_Problem requirements_
Exactly and only the lines from the first entry through the line with "of a legitimate" should be copied, both ends included, with no pictures.

_Saved entries_
%%
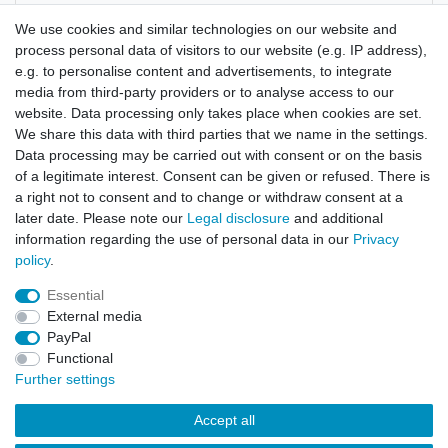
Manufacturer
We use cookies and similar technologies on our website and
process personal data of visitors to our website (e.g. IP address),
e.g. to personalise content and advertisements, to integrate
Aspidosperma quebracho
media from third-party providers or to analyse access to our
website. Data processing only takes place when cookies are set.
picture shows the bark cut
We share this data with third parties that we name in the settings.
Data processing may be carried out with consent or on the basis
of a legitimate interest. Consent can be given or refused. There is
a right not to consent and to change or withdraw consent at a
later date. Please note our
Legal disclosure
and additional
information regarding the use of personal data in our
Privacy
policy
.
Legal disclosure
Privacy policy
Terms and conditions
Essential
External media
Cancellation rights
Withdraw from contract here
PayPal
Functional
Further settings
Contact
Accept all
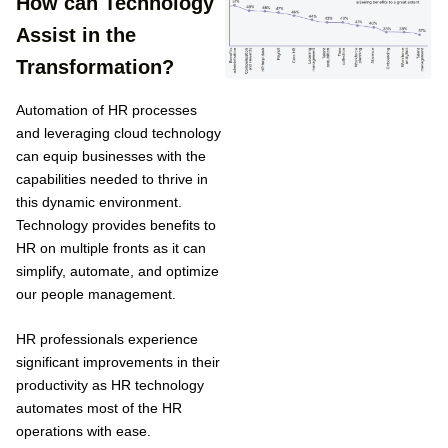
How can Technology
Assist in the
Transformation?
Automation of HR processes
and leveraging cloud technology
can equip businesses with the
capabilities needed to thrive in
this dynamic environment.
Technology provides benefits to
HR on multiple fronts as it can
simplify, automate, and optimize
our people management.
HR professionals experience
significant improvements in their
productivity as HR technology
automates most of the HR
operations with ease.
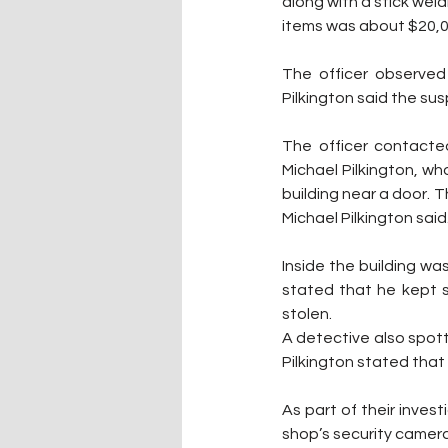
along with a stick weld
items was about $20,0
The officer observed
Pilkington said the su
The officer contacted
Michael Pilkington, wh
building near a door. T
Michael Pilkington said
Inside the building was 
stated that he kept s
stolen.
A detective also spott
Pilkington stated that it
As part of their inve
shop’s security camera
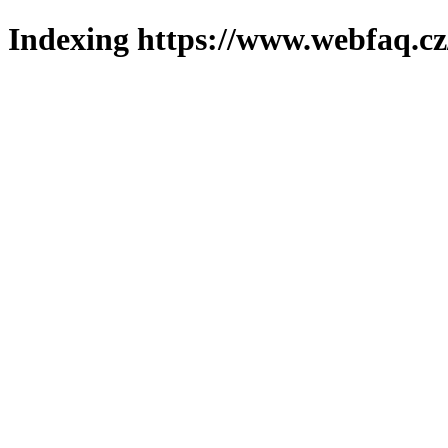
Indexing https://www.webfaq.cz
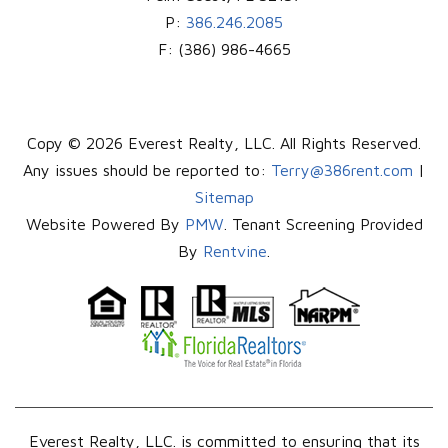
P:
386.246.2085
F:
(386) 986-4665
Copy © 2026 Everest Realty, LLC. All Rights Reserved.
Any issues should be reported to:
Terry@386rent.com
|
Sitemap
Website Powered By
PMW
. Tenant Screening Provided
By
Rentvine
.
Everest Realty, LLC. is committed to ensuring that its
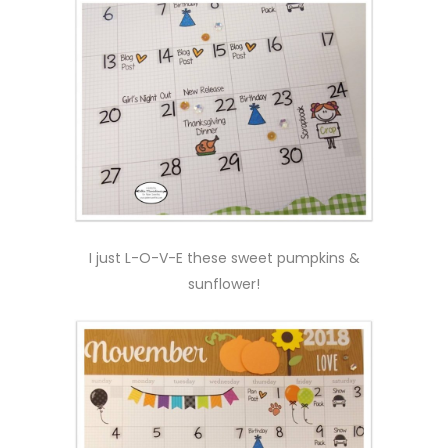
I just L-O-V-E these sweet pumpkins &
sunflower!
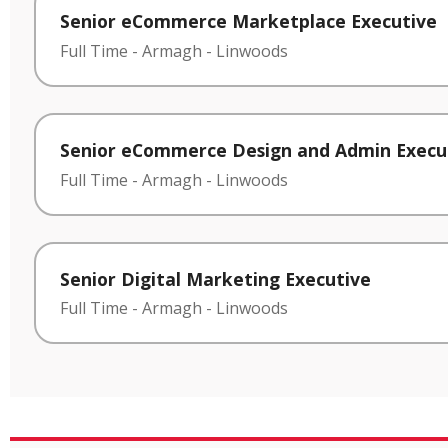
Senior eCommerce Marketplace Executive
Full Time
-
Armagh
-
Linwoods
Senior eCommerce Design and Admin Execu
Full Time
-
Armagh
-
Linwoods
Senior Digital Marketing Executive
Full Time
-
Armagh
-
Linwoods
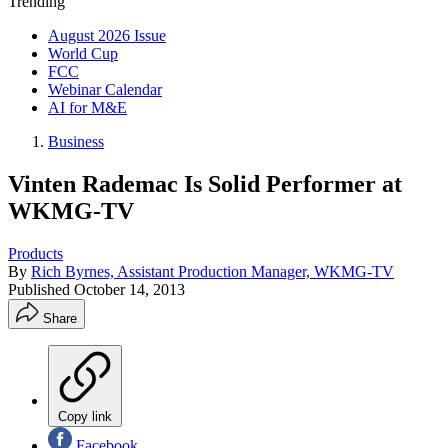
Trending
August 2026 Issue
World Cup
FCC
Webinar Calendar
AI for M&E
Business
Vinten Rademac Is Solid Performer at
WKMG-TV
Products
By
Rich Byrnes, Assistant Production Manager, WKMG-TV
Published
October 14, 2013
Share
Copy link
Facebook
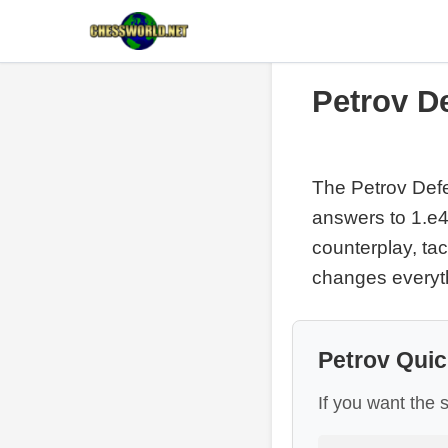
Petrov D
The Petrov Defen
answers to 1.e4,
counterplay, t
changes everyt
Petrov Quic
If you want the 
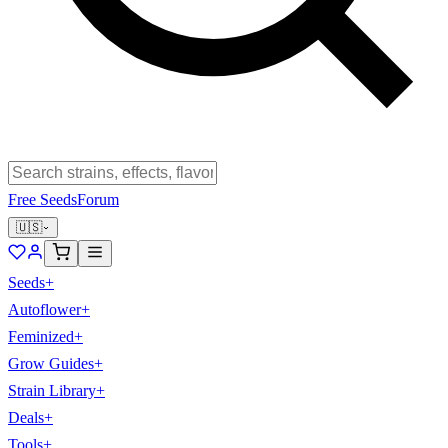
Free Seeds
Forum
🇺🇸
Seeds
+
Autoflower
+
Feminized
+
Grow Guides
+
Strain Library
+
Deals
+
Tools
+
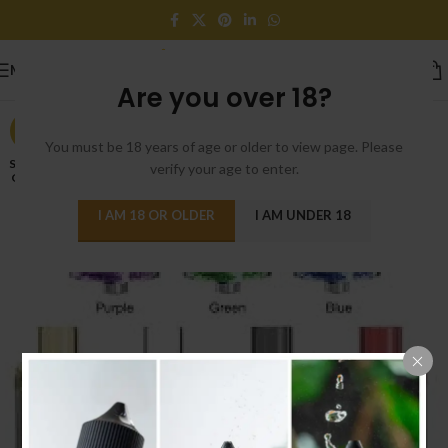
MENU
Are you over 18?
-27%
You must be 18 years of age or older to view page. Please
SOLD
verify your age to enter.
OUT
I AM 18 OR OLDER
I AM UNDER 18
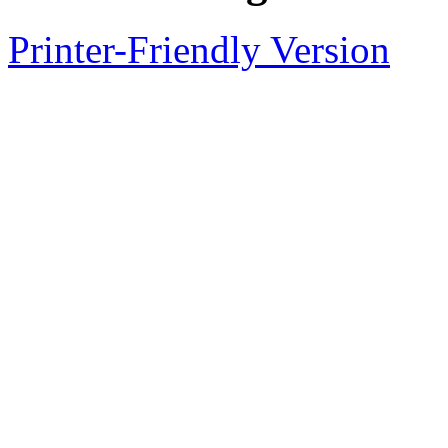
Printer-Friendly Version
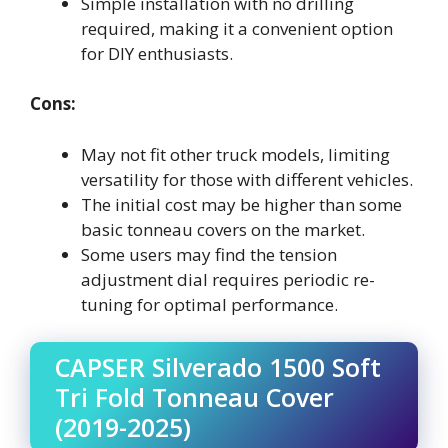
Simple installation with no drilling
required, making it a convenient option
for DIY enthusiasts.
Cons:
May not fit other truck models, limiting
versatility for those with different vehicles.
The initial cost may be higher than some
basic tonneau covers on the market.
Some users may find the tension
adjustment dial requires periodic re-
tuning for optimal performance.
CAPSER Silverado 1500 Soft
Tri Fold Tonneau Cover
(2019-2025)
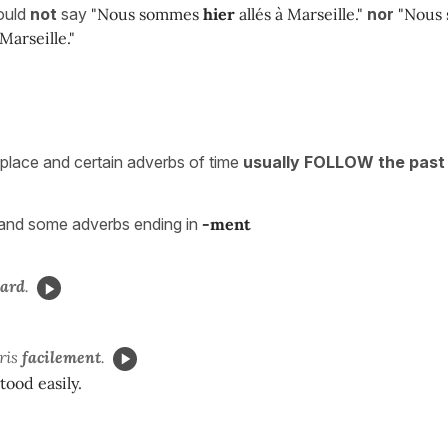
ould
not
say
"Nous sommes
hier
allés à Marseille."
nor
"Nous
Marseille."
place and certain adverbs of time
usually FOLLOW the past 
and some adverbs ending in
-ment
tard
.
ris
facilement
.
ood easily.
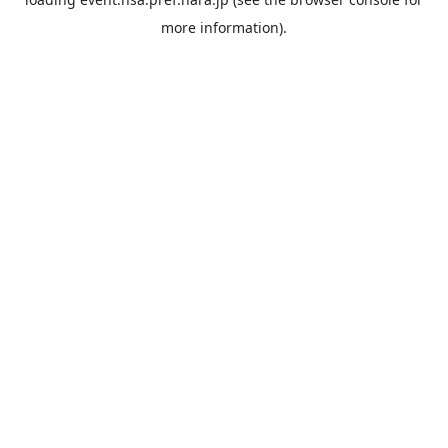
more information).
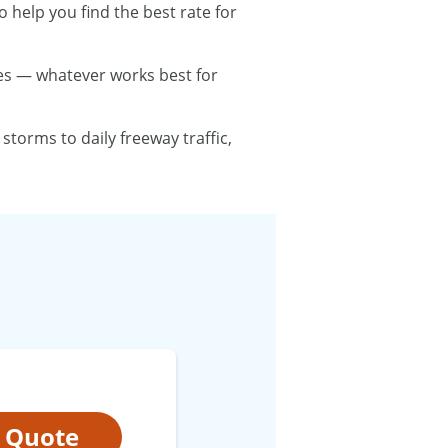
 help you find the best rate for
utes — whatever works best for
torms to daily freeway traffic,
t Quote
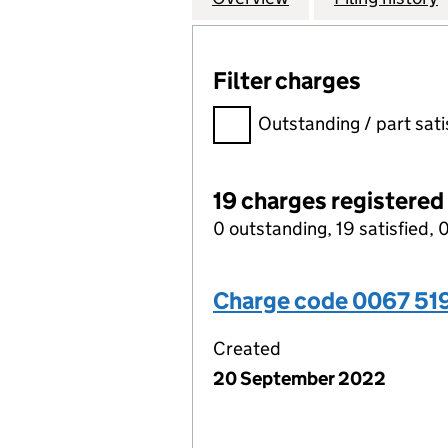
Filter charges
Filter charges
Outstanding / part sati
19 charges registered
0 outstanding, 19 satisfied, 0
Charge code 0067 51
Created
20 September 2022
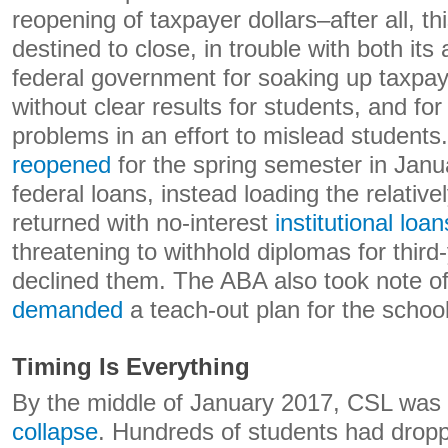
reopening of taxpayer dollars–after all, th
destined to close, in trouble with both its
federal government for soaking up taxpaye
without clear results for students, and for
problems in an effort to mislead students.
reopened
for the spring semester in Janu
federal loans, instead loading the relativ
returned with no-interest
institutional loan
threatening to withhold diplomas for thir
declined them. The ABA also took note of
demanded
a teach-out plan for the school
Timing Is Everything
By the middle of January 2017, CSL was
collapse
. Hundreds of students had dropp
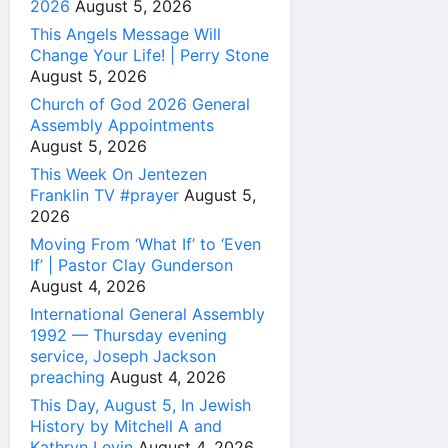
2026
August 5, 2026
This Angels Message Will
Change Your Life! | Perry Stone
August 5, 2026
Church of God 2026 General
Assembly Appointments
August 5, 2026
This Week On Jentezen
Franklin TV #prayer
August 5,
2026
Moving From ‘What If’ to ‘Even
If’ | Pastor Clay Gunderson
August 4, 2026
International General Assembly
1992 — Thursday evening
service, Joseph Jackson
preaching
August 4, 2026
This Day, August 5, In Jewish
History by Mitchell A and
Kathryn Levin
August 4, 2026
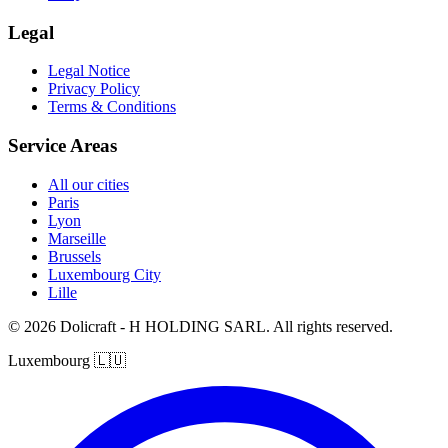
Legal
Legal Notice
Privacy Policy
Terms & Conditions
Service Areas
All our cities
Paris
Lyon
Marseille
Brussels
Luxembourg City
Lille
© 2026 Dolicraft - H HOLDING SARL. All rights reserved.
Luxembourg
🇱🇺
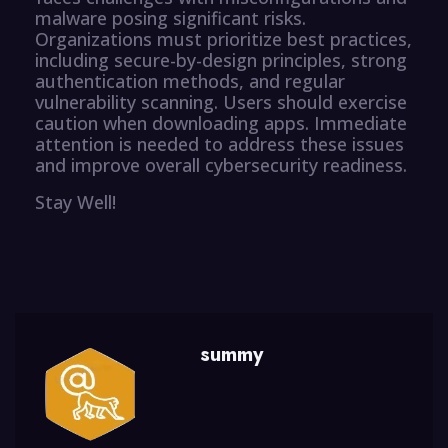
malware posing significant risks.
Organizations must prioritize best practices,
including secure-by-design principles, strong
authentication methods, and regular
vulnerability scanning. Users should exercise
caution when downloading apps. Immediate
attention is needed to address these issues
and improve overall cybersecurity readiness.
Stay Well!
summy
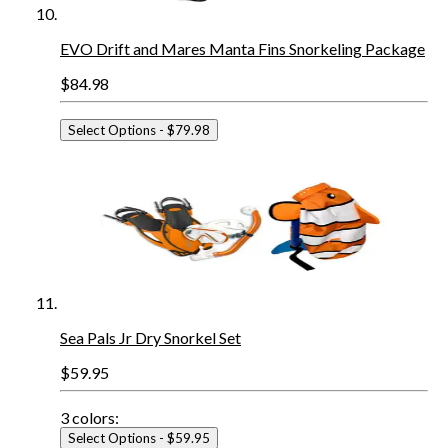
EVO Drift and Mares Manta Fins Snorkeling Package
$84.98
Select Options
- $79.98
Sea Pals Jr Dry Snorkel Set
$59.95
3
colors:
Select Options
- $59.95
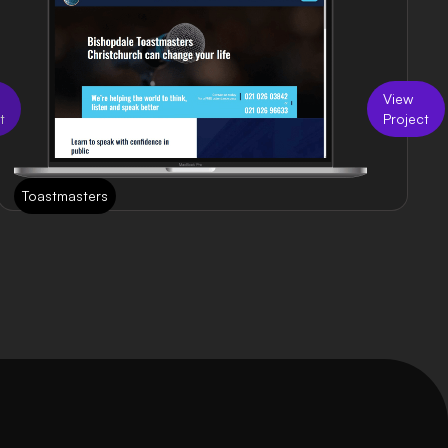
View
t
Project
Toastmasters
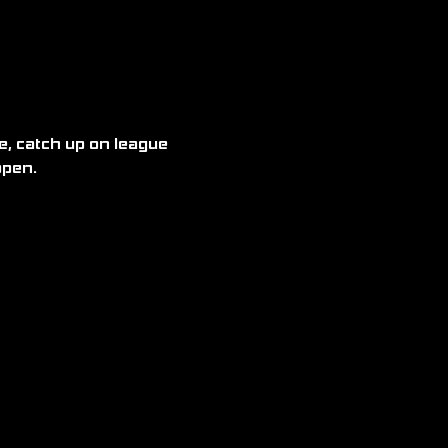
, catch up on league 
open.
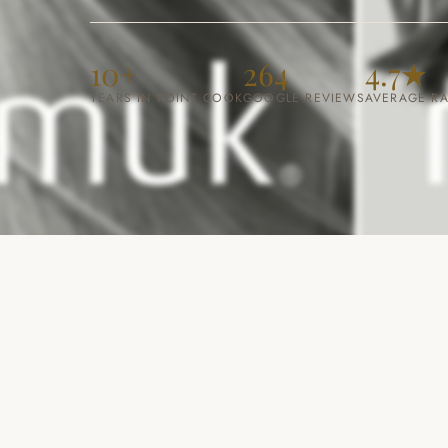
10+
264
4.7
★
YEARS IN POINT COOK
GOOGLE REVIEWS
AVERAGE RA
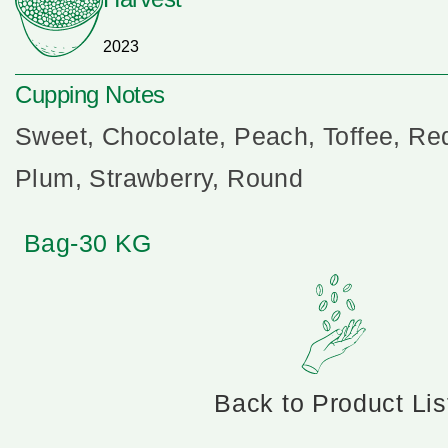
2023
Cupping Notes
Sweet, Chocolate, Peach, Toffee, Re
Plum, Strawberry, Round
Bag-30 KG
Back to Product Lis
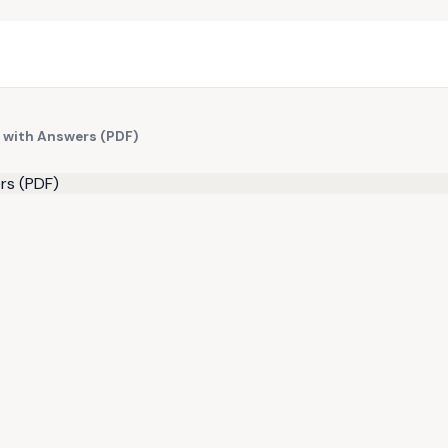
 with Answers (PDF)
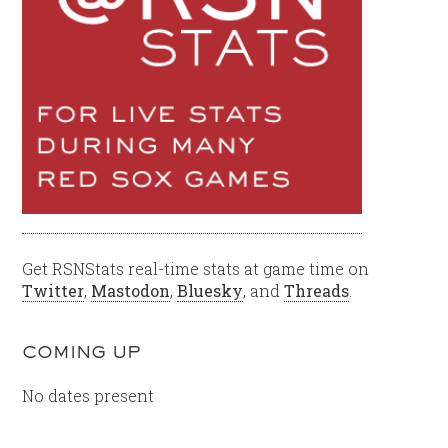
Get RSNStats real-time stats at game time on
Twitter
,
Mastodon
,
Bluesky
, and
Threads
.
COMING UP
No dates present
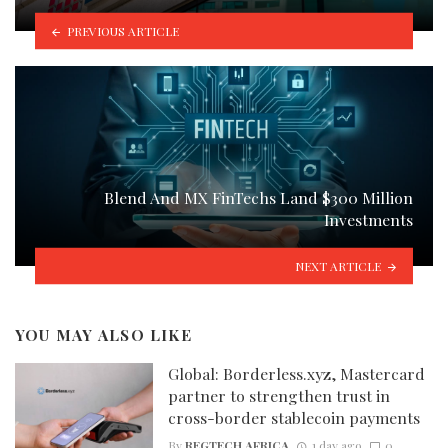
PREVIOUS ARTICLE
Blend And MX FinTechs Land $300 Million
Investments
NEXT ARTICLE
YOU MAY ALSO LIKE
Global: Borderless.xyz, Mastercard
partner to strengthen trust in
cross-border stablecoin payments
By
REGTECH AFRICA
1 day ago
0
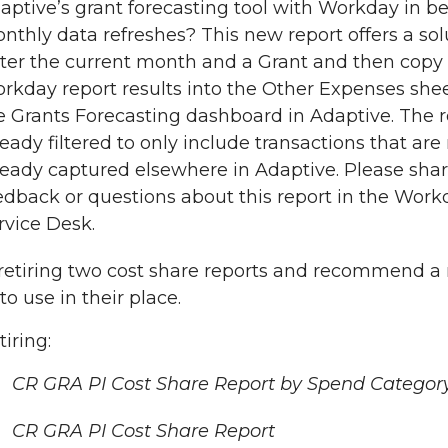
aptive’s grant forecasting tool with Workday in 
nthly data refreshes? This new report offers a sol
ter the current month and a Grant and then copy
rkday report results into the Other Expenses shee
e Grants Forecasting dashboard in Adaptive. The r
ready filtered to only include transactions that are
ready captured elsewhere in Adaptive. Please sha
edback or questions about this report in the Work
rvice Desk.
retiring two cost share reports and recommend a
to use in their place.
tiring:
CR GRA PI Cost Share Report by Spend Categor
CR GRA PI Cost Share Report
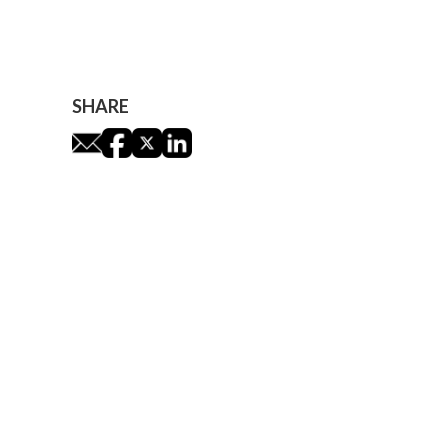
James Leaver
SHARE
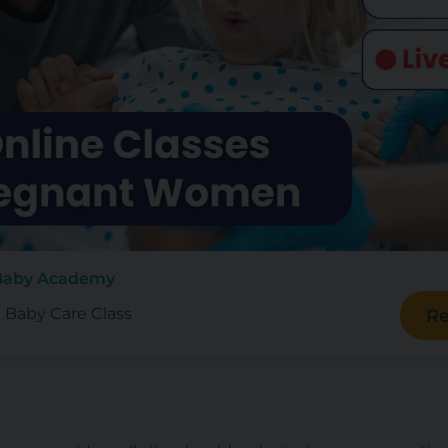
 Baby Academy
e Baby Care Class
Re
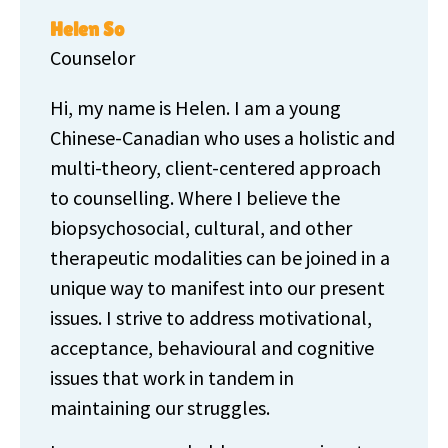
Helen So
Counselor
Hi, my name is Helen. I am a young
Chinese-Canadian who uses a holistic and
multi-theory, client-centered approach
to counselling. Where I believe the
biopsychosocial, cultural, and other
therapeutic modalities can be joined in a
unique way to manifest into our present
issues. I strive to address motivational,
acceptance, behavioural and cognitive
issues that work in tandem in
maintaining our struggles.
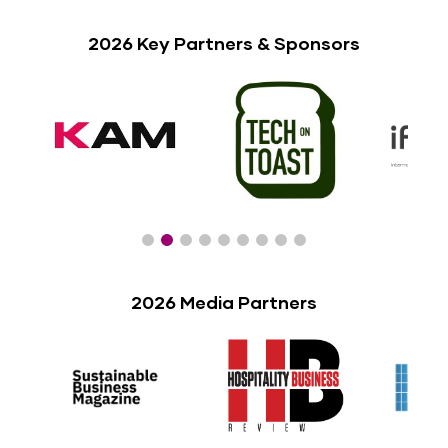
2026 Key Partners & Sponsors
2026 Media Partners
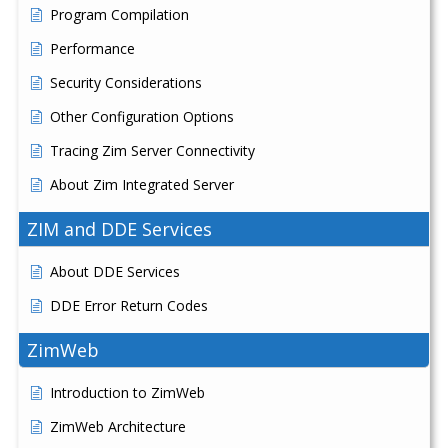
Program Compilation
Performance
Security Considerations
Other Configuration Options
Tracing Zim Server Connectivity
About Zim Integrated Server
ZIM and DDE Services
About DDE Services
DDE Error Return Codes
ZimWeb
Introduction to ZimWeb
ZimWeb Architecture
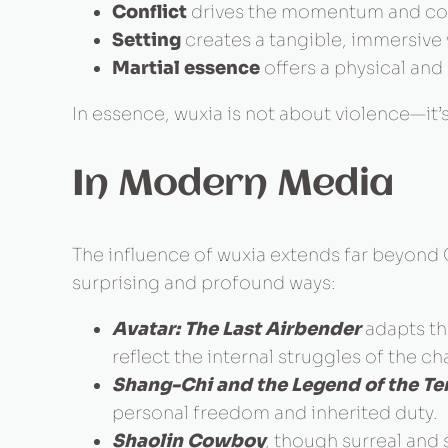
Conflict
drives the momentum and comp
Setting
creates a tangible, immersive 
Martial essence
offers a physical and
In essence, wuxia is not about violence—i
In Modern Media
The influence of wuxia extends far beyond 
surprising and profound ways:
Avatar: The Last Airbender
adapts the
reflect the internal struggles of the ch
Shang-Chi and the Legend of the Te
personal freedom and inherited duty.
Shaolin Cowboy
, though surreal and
%%
_Completed task_
Manufacturer
We use cookies and similar technologies on our website and
process personal data of visitors to our website (e.g. IP address),
e.g. to personalise content and advertisements, to integrate
Aspidosperma quebracho
media from third-party providers or to analyse access to our
website. Data processing only takes place when cookies are set.
picture shows the bark cut
We share this data with third parties that we name in the settings.
Data processing may be carried out with consent or on the basis
of a legitimate interest. Consent can be given or refused. There is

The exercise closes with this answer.